Given the promise of pollution charges, it is
striking that they have been largely ignored as policy
instruments. This may stem from the fact that they are
taxes, a controversial and often forbidden subject for
much of the last decade in Washington, D.C. But
pollution charges can be made revenue neutral through
compensating reductions in other taxes. This tradeoff
would improve economic efficiency even further, since
green taxes encourage socially desirable behavior,
while many current taxes discourage such behavior, thus
distorting economic activity and reducing efficiency.
The American population has been shielded from
many of the very real trade-offs involved in
establishing our environmental goals and standards.
Policy formulation has been shrouded in technical
complexity, which obscures the more basic choice of how
much economic well-being we are willing to sacrifice
for increased environmental quality. Conventional
regulatory approaches impose costs on industry that are
not readily visible. Because neither policy makers nor
citizens can see how much they are really paying for
given levels of environmental protection, they have
little basis for weighing relative risks.
Pollution charges bring these important tradeoffs
into the open by making the incremental costs of
environmental protection explicit. As a result, policy
discussions can move away from a narrow focus on
technical specifications to a broader consideration of
goals and strategies. This shift should facilitate the
involvement of the American public in debates regarding
the degree of environmental protection. In this way,
the public can recapture the critical decisions of
environmental goal-setting from bureaucrats,
technicians, and special interest groups.
Promoting the selective use of pollution charges
will require political courage; but it is the right
thing to do for a variety of environmental problems,
for both environmental and economic reasons.
Furthermore, it offers potential political dividends:
the underlying logic of pollution charges can be
explained simply to the public; their basic principles
will resonate well with Americans' fundamental sense of
fairness -- "the polluter ought to pay."
Even without such political leadership, we may
eventually be compelled to adopt these new approaches.

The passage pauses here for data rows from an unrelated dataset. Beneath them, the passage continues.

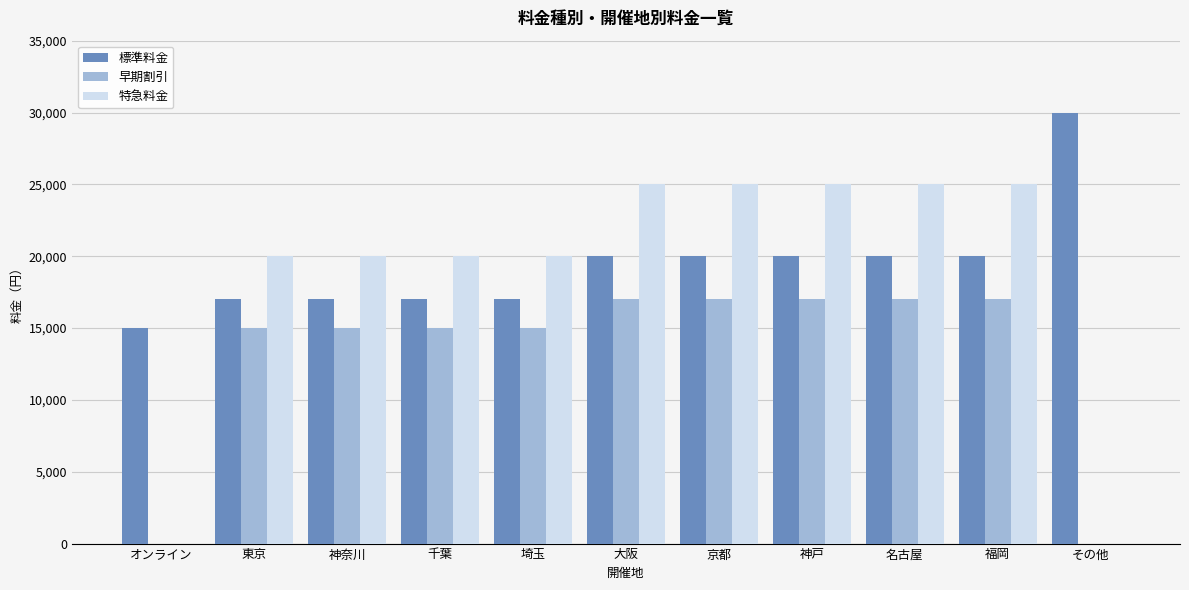

Which series changed the most between 大阪 and その他?

特急料金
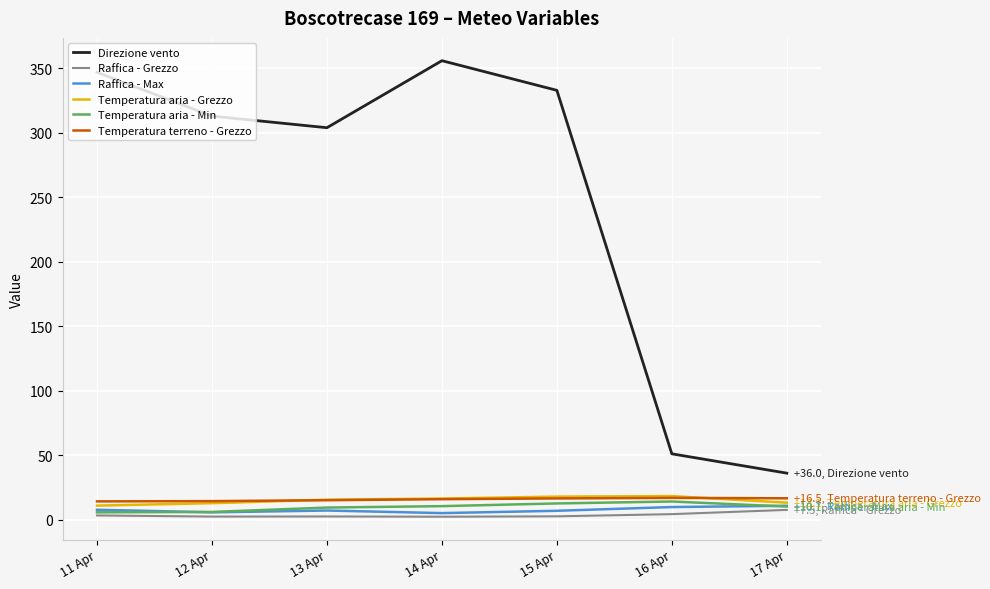

What is the difference between the maximum and minimum values in the Temperatura aria - Grezzo series?

7.4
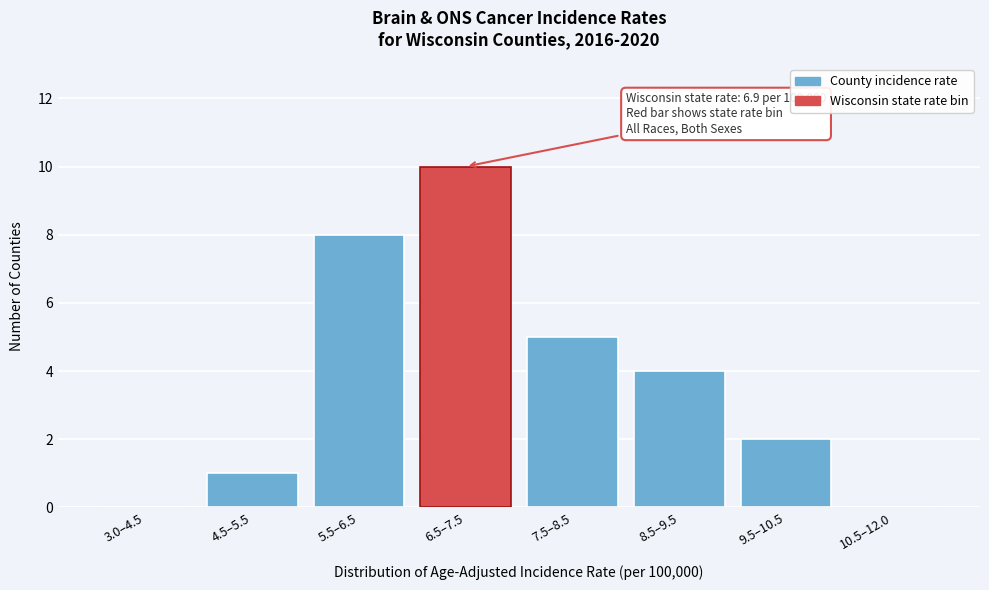

Reading left to right, list all the values displayed in this chart.

3.0–4.5=0	4.5–5.5=1	5.5–6.5=8	6.5–7.5=10	7.5–8.5=5	8.5–9.5=4	9.5–10.5=2	10.5–12.0=0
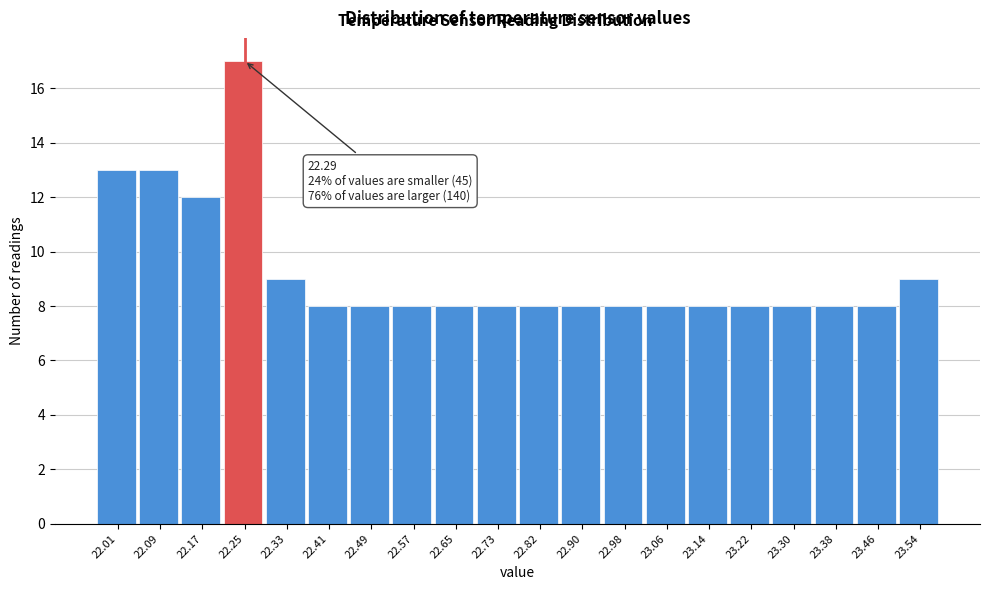

Reading right to left, list all the values displayed in this chart.

9	8	8	8	8	8	8	8	8	8	8	8	8	8	8	9	17	12	13	13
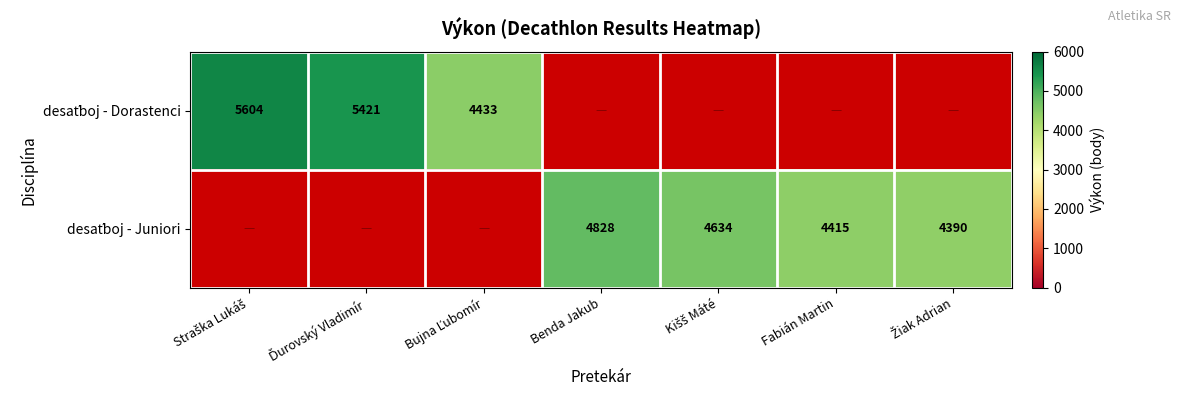

Rank the categories by desaťboj - Juniori value from lowest to highest.

Žiak Adrian, Fabián Martin, Kišš Máté, Straška Lukáš, Ďurovský Vladimír, Bujna Ľubomír, Benda Jakub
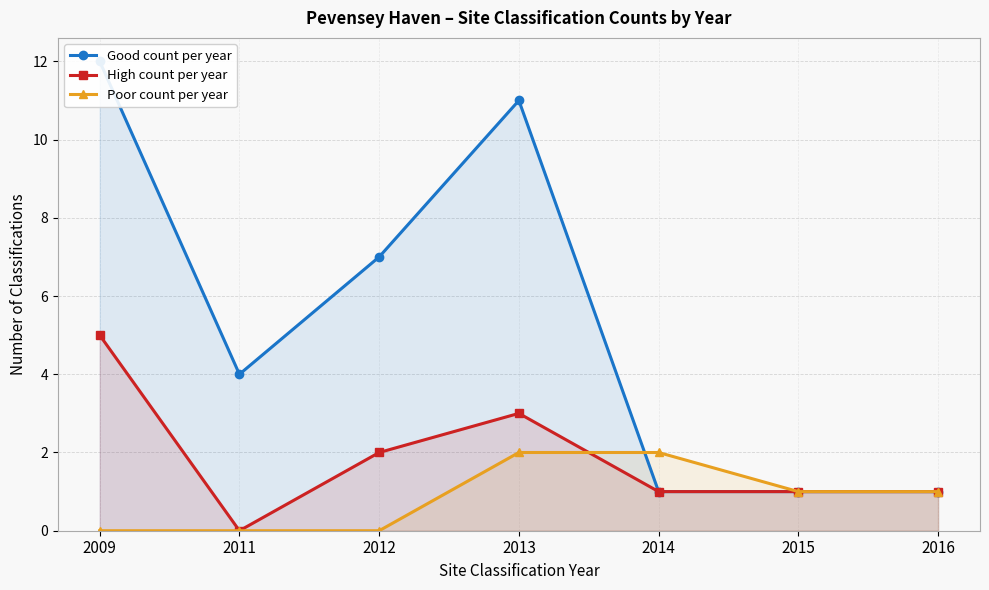

True or false: Good count per year has a value of 1 at 2016.

True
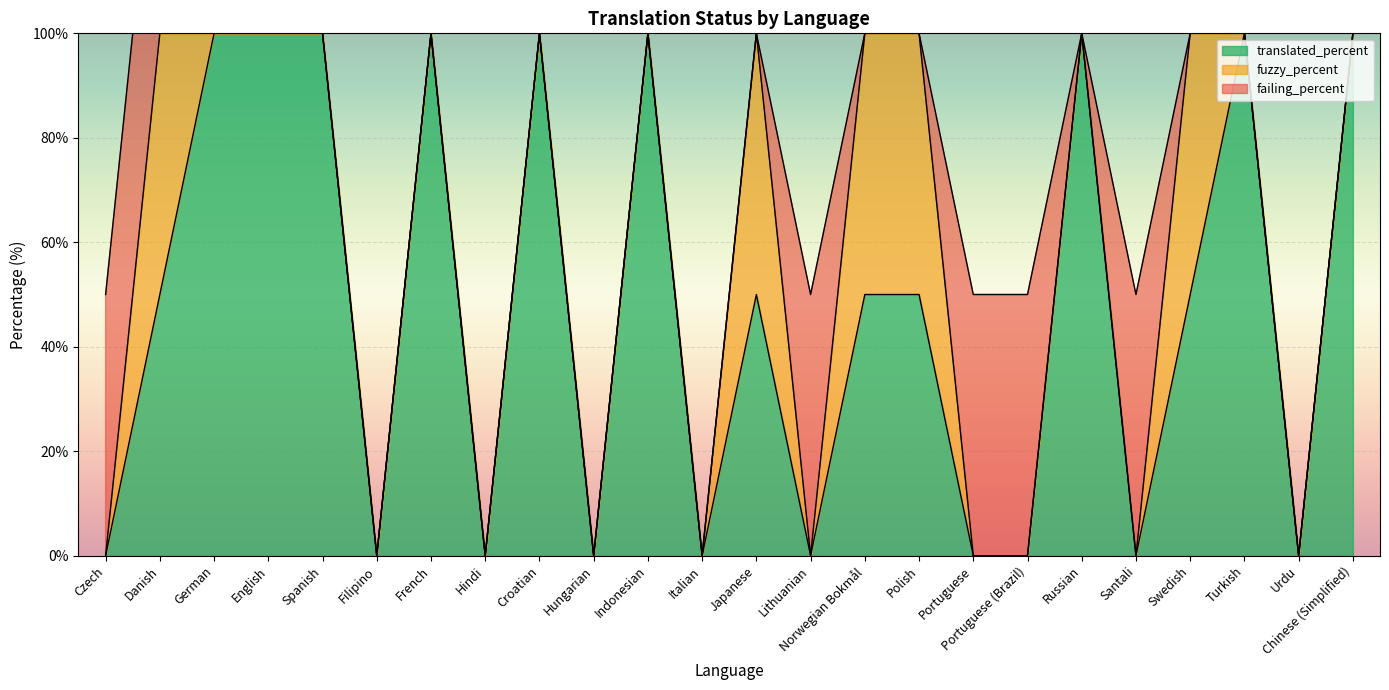

Between Indonesian and Norwegian Bokmål, which is larger?

Indonesian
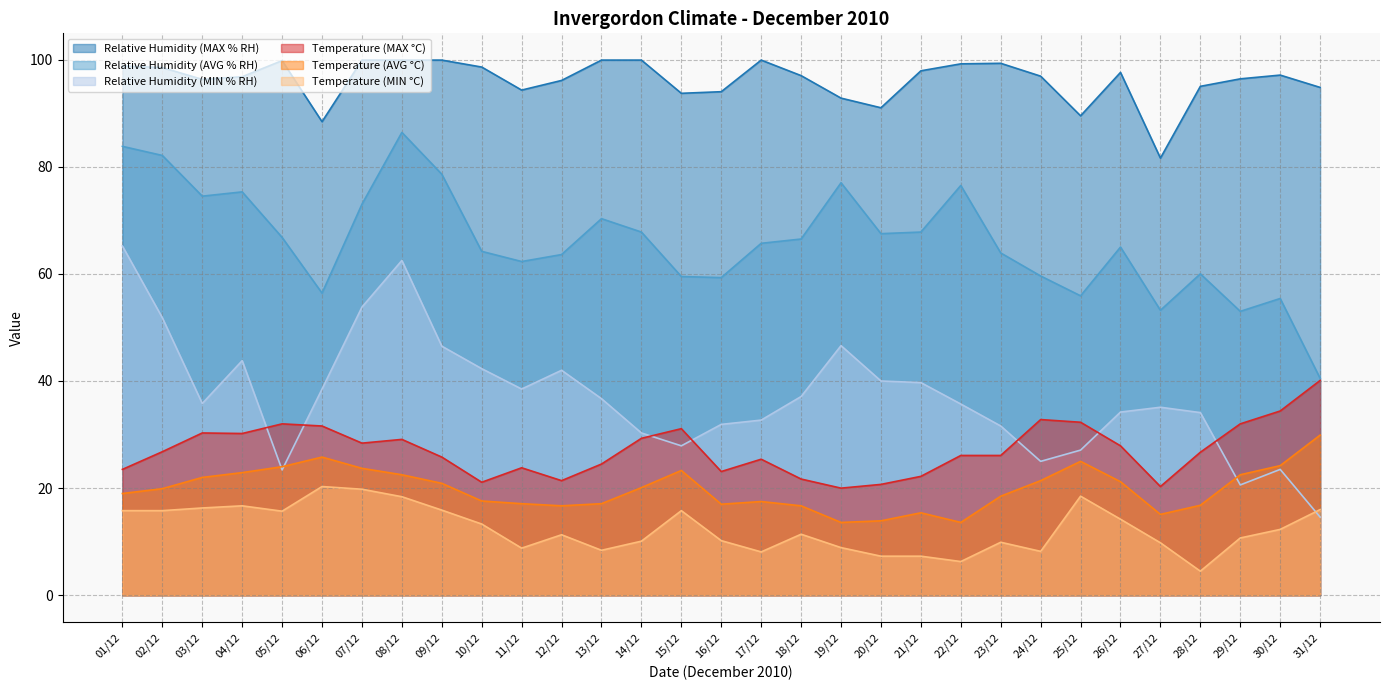

What is the difference between the highest and lowest values at 24/12?

88.7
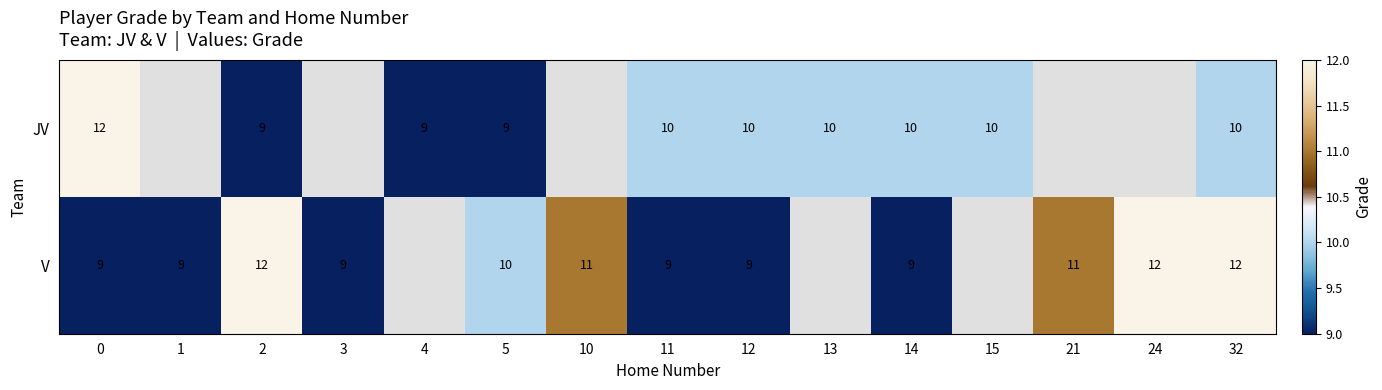

What is the sum of the JV values at 32 and 13?

20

As new environmental problems arise and old ones
persist, the limited resources of government agencies
and society at large will be stretched further and
further. Pollution charges and other incentive-based
instruments may ultimately be the only feasible courses
of action if we hope to sustain or improve
environmental quality while maintaining economic well-
being. With the necessary political leadership, we can
begin now to move in the right direction.